Hello.. Lately everything has been like a roller coaster. I have been seeing a therapist, and its doing great, but i cant afford to go there every time i feel down like this, since its pretty random as well.
I've recently been through a breakup, it lasted 3 years and a half. Many other problems have been going through my life lately, so i cant say that this situation is the only thing affecting me. But it is, a lot.
I had to break up with this person even though i had feelings for him. By feelings, i dont just mean love. I've really hated him in some points of our relationship because of the things he did to me. But i also cared a lot about him, and id do anything for him.
He started showing signs of madness, really. I felt scared in the end. I felt like either me or he would soon be in danger. He even threatened to suicide if i left him. I've talked this through with my therapist. Things have been doing well. I feel like i can finally be free and do something for myself. Im completely rational and aware of my feelings in those times.
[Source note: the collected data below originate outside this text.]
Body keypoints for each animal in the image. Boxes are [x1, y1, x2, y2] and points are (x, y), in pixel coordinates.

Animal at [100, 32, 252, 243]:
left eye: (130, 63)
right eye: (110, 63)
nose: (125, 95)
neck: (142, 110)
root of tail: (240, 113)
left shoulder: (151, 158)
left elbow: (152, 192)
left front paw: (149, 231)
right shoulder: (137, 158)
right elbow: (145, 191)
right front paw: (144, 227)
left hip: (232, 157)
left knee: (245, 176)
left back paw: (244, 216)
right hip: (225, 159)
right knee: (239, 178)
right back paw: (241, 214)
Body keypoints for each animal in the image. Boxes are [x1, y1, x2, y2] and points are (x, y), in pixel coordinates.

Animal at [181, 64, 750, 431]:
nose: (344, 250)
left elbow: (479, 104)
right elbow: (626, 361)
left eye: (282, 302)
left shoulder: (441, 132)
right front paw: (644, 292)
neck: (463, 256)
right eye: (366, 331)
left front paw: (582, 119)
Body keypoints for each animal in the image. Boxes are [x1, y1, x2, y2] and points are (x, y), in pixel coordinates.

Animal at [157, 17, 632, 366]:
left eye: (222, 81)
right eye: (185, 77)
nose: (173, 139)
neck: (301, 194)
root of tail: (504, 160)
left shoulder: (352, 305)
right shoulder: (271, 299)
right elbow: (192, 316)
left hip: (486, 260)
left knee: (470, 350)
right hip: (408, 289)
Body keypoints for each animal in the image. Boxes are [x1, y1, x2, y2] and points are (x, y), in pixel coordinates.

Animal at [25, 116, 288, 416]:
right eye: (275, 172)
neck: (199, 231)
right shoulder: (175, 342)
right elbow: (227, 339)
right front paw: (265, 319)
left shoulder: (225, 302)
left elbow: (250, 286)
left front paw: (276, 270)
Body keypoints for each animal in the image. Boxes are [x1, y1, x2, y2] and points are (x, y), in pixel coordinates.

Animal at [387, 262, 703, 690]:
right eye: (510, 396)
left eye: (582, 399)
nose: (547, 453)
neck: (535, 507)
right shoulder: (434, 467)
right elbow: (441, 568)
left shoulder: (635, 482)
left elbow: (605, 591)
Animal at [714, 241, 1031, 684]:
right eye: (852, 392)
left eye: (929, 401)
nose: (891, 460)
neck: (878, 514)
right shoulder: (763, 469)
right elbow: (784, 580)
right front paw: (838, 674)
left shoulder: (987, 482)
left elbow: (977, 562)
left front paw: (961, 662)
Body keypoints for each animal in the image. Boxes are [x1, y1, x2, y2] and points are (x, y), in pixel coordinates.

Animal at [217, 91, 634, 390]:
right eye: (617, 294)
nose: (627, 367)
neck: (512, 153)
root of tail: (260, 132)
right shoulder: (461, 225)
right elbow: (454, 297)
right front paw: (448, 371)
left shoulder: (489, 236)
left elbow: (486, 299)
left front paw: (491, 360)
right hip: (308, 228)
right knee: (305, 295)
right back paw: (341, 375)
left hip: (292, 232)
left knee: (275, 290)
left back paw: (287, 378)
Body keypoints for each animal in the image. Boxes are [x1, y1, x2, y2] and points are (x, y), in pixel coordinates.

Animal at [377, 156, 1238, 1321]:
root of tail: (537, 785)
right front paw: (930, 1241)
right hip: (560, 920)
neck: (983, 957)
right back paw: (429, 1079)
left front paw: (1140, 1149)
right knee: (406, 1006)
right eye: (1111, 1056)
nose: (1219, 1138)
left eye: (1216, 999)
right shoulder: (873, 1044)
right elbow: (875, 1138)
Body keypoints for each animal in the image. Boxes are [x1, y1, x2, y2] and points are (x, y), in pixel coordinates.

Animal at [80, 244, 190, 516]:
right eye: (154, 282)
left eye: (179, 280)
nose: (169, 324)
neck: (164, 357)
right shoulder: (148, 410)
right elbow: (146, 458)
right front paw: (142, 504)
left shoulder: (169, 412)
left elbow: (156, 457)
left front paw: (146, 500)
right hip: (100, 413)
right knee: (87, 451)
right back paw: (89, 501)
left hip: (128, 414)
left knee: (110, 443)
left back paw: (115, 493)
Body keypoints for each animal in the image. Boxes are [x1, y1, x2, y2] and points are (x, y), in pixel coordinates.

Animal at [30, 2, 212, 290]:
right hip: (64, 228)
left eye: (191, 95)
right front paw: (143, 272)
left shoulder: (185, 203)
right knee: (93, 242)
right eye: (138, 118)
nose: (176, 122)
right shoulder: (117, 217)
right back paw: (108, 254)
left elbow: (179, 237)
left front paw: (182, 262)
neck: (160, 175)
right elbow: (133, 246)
However, moments like this happen. Im feeling down. His words are getting to me. The "you're rejecting me and this is all solely your fault" really starts to weight in my head. I know i took the decision, but i had to. So why do i feel remorse sometimes? This had to be done, this was messing up with me, my therapist got to the point of insisting i needed to end this before it ended me, and it was true.
But then these random moments come, where i feel lonely, where i grow a selective amnesia over the rational reality. I know i did the right thing, for both of us. I just wish i could let go of this weight on my shoulders. I dont want to go back to him, it was a nightmare, really, i dont even think i love him anymore. But still, it pains me to think i had to be the one taking this decision, for both of us. and he really made me feel like i was the one missing something great from my life.
I did the right thing. I wouldnt go back to him. I dont want to live a nightmare again. I know that all thats left are the memories, theyre just memories, its just a fixation and im aware of that. Then why do i feel like a loser sometimes? Why do i still worry to know how he's doing? Why does it still pain me to imagine he might have moved on? Why havent i moved on?